Each record has to be returned exactly as it appears.

### Recorded data
Content starts
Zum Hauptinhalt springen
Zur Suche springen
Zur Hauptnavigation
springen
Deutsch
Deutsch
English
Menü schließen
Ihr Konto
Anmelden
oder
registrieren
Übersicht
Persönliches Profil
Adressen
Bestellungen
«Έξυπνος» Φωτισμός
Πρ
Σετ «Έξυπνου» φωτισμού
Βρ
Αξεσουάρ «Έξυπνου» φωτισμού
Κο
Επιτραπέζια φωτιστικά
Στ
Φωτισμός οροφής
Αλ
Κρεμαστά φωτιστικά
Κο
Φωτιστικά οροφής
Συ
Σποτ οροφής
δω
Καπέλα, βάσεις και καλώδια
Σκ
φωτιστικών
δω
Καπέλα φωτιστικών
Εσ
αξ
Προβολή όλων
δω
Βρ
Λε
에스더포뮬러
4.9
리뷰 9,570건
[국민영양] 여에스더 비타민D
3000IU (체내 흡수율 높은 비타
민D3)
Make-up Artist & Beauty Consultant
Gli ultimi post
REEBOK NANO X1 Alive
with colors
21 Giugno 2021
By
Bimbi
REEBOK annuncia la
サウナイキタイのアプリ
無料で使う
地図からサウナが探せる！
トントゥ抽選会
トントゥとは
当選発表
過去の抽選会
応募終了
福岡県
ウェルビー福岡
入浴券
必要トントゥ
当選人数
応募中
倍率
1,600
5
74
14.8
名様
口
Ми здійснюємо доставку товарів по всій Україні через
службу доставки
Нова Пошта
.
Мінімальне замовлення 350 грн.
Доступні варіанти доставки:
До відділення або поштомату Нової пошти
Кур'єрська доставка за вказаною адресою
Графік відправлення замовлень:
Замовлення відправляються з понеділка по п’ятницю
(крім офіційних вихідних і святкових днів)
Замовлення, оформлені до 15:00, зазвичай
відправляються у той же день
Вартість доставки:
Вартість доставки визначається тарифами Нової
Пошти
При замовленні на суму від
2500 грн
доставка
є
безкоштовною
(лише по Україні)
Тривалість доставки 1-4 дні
Content ends
### Answer to this problem
Zum Hauptinhalt springen
Zur Suche springen
Zur Hauptnavigation
springen
Deutsch
Deutsch
English
Menü schließen
Ihr Konto
Anmelden
oder
registrieren
Übersicht
Persönliches Profil
Adressen
Bestellungen
«Έξυπνος» Φωτισμός
Πρ
Σετ «Έξυπνου» φωτισμού
Βρ
Αξεσουάρ «Έξυπνου» φωτισμού
Κο
Επιτραπέζια φωτιστικά
Στ
Φωτισμός οροφής
Αλ
Κρεμαστά φωτιστικά
Κο
Φωτιστικά οροφής
Συ
Σποτ οροφής
δω
Καπέλα, βάσεις και καλώδια
Σκ
φωτιστικών
δω
Καπέλα φωτιστικών
Εσ
αξ
Προβολή όλων
δω
Βρ
Λε
에스더포뮬러
4.9
리뷰 9,570건
[국민영양] 여에스더 비타민D
3000IU (체내 흡수율 높은 비타
민D3)
Make-up Artist & Beauty Consultant
Gli ultimi post
REEBOK NANO X1 Alive
with colors
21 Giugno 2021
By
Bimbi
REEBOK annuncia la
サウナイキタイのアプリ
無料で使う
地図からサウナが探せる！
トントゥ抽選会
トントゥとは
当選発表
過去の抽選会
応募終了
福岡県
ウェルビー福岡
入浴券
必要トントゥ
当選人数
応募中
倍率
1,600
5
74
14.8
名様
口
Ми здійснюємо доставку товарів по всій Україні через
службу доставки
Нова Пошта
.
Мінімальне замовлення 350 грн.
Доступні варіанти доставки:
До відділення або поштомату Нової пошти
Кур'єрська доставка за вказаною адресою
Графік відправлення замовлень:
Замовлення відправляються з понеділка по п’ятницю
(крім офіційних вихідних і святкових днів)
Замовлення, оформлені до 15:00, зазвичай
відправляються у той же день
Вартість доставки:
Вартість доставки визначається тарифами Нової
Пошти
При замовленні на суму від
2500 грн
доставка
є
безкоштовною
(лише по Україні)
Тривалість доставки 1-4 дні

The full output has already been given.